Dans son allocution, le Président de la République a insisté sur le caractère vital de l’eau, aussi bien pour l’homme que pour la nature, soulignant son rôle central dans le maintien de l’équilibre de la planète et dans l’atteinte des Objectifs de développement durable (ODD).
« L’eau est une ressource vitale pour l’homme et la nature. Elle est indispensable au maintien de l’équilibre de la planète et à l’atteinte des objectifs de développement durable », a déclaré le président Diomaye Faye.
Évoquant l’ampleur de la crise, le chef de l’État a dressé un constat alarmant sur la situation en Afrique, où près de 40 % de la population n’a pas accès à l’eau potable et plus de 70 % souffre d’un déficit de services d’assainissement de base. « C’est une situation moralement inacceptable. Tant qu’elle persistera, notre responsabilité collective restera engagée, car les crises de l’eau alimentent les crises alimentaires, fragilisent les économies, déplacent les populations et exacerbent les tensions », a-t-il regretté.
Le président de la République a également mis en garde contre l’aggravation de cette crise sous l’effet du changement climatique, qui perturbe profondément le cycle de l’eau. Sécheresses, inondations, irrégularité des précipitations, fonte des glaces et élévation du niveau des mers figurent parmi les conséquences directes de ce dérèglement.
Selon lui, les perturbations liées à l’eau affectent de nombreux secteurs vitaux, notamment la disponibilité en eau douce, la santé, l’agriculture, l’énergie, l’éducation et la biodiversité. « Face à cette précarisation de la vie, le coût de l’inaction est immense. Il se mesure en vies humaines perdues, en opportunités de développement compromises, en fractures sociales aggravées et parfois en paix menacée », a-t-il averti.

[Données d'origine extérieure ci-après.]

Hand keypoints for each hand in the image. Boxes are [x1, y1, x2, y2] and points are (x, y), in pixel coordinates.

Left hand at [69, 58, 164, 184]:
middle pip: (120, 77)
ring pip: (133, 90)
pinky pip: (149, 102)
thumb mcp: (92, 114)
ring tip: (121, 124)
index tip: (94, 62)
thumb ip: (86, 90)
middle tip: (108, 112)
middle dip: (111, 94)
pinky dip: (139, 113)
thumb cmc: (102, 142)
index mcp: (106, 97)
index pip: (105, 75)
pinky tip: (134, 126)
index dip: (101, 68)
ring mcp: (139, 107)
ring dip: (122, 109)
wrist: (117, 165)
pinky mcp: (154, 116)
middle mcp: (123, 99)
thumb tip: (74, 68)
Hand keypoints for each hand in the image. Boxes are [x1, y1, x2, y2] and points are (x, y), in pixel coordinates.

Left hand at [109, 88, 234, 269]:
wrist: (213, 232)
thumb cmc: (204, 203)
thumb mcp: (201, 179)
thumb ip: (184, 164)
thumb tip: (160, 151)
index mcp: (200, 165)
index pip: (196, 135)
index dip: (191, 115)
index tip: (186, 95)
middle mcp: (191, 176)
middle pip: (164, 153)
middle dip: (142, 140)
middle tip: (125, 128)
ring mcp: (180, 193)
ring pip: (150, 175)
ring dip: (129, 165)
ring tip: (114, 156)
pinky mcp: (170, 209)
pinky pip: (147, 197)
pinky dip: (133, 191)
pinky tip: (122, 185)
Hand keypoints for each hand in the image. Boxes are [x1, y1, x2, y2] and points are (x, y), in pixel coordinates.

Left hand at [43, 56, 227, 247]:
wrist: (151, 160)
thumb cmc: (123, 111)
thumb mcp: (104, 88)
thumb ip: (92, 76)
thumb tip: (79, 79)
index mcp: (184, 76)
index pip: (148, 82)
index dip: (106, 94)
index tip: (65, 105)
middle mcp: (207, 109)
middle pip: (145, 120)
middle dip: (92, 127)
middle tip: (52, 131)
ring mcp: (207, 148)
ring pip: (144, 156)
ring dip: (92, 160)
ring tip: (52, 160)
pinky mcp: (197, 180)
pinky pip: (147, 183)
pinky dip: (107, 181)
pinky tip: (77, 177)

Pour le président Bassirou Diomaye Faye, investir dans l’eau dépasse largement la seule construction d’infrastructures. « Investir dans l’eau, ce n’est pas seulement financer des infrastructures, c’est aussi investir dans la résilience climatique, la prévention des tensions et des conflits, ainsi que dans la stabilité et la prospérité », a-t-il souligné.
Il a enfin appelé au renforcement du plaidoyer afin que la problématique de l’eau demeure au cœur de l’action climatique et de l’agenda international.